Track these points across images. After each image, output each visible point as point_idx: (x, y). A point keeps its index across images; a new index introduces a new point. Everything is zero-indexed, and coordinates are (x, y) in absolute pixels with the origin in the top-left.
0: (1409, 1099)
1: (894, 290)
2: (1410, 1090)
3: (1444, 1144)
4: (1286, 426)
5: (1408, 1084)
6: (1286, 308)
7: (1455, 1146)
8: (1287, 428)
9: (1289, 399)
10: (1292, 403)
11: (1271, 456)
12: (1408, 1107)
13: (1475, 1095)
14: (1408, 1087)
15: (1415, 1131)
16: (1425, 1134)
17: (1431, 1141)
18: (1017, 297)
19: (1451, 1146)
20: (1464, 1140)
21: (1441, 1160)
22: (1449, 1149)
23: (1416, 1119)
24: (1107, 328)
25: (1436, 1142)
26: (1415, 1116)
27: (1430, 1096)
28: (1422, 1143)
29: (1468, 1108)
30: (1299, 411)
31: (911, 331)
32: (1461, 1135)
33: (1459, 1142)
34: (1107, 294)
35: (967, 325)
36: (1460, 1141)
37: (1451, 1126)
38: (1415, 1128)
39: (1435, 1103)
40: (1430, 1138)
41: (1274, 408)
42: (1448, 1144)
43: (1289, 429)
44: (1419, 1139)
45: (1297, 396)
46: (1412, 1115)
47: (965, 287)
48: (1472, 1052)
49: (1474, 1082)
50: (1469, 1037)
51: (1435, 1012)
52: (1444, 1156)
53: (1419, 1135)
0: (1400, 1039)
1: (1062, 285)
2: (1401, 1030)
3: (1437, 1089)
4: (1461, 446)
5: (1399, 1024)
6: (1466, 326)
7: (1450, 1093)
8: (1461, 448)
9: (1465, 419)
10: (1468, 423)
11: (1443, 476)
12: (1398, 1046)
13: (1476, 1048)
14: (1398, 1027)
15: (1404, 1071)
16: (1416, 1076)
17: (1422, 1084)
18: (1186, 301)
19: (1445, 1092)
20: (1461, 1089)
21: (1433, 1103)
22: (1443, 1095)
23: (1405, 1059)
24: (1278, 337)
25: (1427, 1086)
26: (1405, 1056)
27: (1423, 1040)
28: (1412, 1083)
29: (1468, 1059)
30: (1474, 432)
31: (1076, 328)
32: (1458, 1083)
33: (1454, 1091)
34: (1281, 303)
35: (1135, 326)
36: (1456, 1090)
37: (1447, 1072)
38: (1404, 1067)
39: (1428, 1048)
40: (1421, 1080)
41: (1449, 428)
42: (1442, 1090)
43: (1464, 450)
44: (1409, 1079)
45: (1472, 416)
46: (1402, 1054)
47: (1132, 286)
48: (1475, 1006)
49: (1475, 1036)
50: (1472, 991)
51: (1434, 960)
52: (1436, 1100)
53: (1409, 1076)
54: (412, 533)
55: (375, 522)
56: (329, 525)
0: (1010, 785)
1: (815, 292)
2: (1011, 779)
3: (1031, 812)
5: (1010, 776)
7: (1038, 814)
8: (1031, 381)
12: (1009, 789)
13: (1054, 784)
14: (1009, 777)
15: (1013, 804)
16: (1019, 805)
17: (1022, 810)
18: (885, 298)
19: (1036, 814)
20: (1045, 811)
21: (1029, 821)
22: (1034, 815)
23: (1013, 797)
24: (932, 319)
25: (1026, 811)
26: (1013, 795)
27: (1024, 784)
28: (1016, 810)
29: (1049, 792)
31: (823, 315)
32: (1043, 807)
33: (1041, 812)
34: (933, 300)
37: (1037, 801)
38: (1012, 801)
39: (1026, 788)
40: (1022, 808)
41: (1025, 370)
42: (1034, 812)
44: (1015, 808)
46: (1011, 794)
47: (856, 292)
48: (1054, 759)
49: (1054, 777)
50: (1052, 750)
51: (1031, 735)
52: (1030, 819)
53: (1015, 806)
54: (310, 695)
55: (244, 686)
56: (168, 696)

--

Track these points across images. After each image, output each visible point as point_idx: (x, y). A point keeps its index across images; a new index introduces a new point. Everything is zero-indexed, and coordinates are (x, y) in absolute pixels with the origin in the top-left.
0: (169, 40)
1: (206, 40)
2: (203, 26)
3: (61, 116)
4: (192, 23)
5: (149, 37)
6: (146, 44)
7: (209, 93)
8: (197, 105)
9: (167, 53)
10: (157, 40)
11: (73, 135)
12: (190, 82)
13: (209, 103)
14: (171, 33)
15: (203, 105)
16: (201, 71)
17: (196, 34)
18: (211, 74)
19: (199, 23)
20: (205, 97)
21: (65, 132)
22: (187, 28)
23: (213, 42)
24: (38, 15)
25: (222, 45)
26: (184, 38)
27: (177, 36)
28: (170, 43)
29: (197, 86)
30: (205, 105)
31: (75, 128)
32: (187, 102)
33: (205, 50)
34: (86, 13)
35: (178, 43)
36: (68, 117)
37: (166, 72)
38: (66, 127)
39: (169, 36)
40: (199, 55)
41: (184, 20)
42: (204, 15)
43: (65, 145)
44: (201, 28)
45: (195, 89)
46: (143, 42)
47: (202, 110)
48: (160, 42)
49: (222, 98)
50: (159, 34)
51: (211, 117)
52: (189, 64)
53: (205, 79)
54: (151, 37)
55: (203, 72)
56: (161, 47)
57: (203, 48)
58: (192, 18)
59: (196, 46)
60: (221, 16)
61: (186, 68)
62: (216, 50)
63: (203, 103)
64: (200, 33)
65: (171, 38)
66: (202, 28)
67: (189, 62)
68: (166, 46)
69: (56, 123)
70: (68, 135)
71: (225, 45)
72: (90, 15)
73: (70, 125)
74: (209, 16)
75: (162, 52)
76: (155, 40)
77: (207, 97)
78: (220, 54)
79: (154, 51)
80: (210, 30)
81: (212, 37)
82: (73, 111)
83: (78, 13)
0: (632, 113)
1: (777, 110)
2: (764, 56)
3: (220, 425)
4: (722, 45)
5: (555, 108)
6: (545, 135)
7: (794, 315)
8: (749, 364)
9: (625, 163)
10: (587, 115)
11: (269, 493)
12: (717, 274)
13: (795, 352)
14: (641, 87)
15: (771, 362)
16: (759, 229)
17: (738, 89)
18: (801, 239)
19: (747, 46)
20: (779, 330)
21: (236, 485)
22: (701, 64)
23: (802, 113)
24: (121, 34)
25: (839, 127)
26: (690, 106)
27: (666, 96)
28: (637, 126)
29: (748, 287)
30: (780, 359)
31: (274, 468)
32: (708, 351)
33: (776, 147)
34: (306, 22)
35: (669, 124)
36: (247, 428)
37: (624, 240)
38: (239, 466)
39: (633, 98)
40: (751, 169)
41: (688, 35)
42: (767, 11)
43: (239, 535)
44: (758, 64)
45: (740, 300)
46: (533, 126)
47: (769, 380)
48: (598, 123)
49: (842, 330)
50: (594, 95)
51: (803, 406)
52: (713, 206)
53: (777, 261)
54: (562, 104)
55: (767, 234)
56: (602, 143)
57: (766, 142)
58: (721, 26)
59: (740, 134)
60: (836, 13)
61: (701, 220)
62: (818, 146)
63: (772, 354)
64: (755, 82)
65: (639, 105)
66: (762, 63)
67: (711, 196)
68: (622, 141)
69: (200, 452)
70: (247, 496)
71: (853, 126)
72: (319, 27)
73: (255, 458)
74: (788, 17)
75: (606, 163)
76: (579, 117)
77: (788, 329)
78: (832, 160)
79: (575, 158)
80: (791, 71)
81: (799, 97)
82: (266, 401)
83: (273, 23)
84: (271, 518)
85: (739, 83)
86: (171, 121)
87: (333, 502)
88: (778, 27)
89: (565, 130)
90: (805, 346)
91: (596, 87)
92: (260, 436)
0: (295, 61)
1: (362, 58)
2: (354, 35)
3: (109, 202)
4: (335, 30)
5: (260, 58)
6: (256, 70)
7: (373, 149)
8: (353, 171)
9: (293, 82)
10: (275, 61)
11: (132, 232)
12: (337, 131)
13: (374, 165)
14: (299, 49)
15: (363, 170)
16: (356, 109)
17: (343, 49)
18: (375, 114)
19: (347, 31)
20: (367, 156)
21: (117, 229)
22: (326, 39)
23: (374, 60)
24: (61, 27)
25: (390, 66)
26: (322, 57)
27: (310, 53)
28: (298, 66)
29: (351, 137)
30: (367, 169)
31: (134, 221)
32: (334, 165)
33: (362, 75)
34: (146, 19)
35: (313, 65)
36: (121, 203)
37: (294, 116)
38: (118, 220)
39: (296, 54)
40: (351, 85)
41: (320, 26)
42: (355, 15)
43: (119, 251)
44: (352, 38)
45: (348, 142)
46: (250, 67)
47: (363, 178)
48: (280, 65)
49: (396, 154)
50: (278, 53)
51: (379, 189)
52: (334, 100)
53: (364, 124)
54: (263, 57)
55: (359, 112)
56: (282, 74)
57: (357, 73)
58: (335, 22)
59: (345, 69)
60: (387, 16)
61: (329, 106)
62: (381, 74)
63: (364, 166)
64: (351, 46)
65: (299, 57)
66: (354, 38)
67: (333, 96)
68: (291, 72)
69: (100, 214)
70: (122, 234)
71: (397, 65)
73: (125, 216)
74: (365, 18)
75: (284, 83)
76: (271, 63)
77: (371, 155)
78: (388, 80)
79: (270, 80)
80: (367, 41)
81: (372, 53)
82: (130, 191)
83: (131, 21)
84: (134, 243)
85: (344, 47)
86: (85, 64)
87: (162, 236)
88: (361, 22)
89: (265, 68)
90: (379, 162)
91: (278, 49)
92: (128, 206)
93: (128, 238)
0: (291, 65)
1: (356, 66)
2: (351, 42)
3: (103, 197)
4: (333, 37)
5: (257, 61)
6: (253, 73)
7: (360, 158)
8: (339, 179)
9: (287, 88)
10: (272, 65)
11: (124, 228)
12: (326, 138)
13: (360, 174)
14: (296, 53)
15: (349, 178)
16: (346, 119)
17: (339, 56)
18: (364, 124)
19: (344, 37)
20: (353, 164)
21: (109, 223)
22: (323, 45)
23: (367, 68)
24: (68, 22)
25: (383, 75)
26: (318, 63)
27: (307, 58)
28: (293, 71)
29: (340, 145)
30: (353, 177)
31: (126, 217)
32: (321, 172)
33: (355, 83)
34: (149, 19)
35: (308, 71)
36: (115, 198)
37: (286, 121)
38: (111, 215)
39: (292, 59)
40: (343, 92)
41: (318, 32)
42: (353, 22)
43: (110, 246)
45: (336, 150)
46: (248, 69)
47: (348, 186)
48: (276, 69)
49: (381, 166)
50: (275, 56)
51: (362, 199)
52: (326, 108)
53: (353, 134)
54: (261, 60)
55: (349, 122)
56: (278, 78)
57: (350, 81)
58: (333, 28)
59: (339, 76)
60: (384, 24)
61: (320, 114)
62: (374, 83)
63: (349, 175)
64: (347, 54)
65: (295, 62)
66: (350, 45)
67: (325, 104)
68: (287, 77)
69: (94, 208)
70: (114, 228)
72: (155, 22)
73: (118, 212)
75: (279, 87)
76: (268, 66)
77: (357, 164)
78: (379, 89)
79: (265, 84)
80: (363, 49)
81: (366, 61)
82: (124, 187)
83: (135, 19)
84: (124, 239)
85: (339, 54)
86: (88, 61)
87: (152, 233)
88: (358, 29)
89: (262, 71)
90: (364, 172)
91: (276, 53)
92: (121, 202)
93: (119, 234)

---

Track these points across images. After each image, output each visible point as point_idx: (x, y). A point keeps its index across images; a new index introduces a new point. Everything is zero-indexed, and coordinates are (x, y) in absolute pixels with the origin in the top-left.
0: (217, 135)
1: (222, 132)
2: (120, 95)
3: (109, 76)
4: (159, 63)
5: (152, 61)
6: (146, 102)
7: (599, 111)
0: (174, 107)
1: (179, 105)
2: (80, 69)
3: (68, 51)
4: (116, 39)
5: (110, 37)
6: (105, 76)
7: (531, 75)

HOW TO COMPLETE THIS TASK
Quote the listing above, but only from the line that shows "34: (86, 13)" through the line that shows "82: (73, 111)".

TASK RESPONSE
34: (86, 13)
35: (178, 43)
36: (68, 117)
37: (166, 72)
38: (66, 127)
39: (169, 36)
40: (199, 55)
41: (184, 20)
42: (204, 15)
43: (65, 145)
44: (201, 28)
45: (195, 89)
46: (143, 42)
47: (202, 110)
48: (160, 42)
49: (222, 98)
50: (159, 34)
51: (211, 117)
52: (189, 64)
53: (205, 79)
54: (151, 37)
55: (203, 72)
56: (161, 47)
57: (203, 48)
58: (192, 18)
59: (196, 46)
60: (221, 16)
61: (186, 68)
62: (216, 50)
63: (203, 103)
64: (200, 33)
65: (171, 38)
66: (202, 28)
67: (189, 62)
68: (166, 46)
69: (56, 123)
70: (68, 135)
71: (225, 45)
72: (90, 15)
73: (70, 125)
74: (209, 16)
75: (162, 52)
76: (155, 40)
77: (207, 97)
78: (220, 54)
79: (154, 51)
80: (210, 30)
81: (212, 37)
82: (73, 111)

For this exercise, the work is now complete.